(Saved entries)
*-*-*
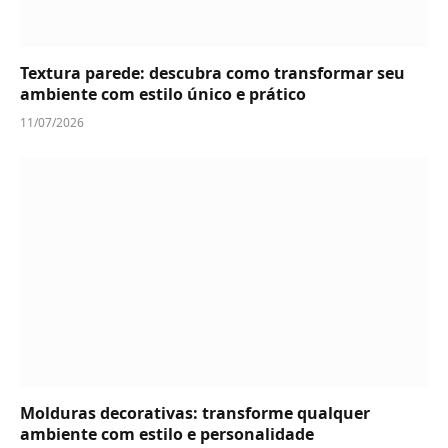
Textura parede: descubra como transformar seu
ambiente com estilo único e prático
11/07/2026
Molduras decorativas: transforme qualquer
ambiente com estilo e personalidade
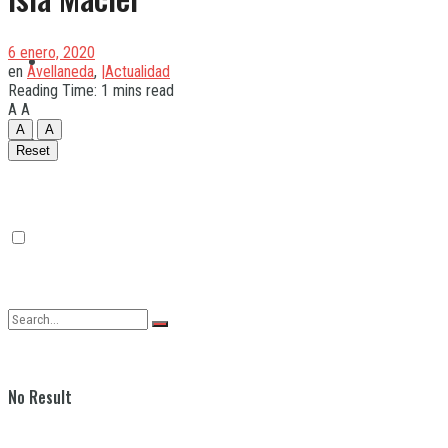
6 enero, 2020
Quilmes
en
Avellaneda
,
|Actualidad
Reading Time: 1 mins read
A
A
A
A
Varela
Reset
No Result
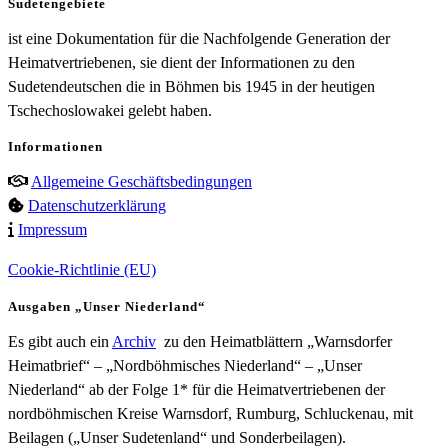
Sudetengebiete
ist eine Dokumentation für die Nachfolgende Generation der
Heimatvertriebenen, sie dient der Informationen zu den
Sudetendeutschen die in Böhmen bis 1945 in der heutigen
Tschechoslowakei gelebt haben.
Informationen
Allgemeine Geschäftsbedingungen
Datenschutzerklärung
Impressum
Cookie-Richtlinie (EU)
Ausgaben „Unser Niederland“
Es gibt auch ein
Archiv
zu den Heimatblättern „Warnsdorfer
Heimatbrief“ – „Nordböhmisches Niederland“ – „Unser
Niederland“ ab der Folge 1* für die Heimatvertriebenen der
nordböhmischen Kreise Warnsdorf, Rumburg, Schluckenau, mit
Beilagen („Unser Sudetenland“ und Sonderbeilagen).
*-*-*
* _Your goal_
Copy the text of every row above line for line, leaving out the pictures.

* _Response area_
Textura parede: descubra como transformar seu
ambiente com estilo único e prático
11/07/2026
Molduras decorativas: transforme qualquer
ambiente com estilo e personalidade
6 enero, 2020
Quilmes
en
Avellaneda
,
|Actualidad
Reading Time: 1 mins read
A
A
A
A
Varela
Reset
No Result
Sudetengebiete
ist eine Dokumentation für die Nachfolgende Generation der
Heimatvertriebenen, sie dient der Informationen zu den
Sudetendeutschen die in Böhmen bis 1945 in der heutigen
Tschechoslowakei gelebt haben.
Informationen
Allgemeine Geschäftsbedingungen
Datenschutzerklärung
Impressum
Cookie-Richtlinie (EU)
Ausgaben „Unser Niederland“
Es gibt auch ein
Archiv
zu den Heimatblättern „Warnsdorfer
Heimatbrief“ – „Nordböhmisches Niederland“ – „Unser
Niederland“ ab der Folge 1* für die Heimatvertriebenen der
nordböhmischen Kreise Warnsdorf, Rumburg, Schluckenau, mit
Beilagen („Unser Sudetenland“ und Sonderbeilagen).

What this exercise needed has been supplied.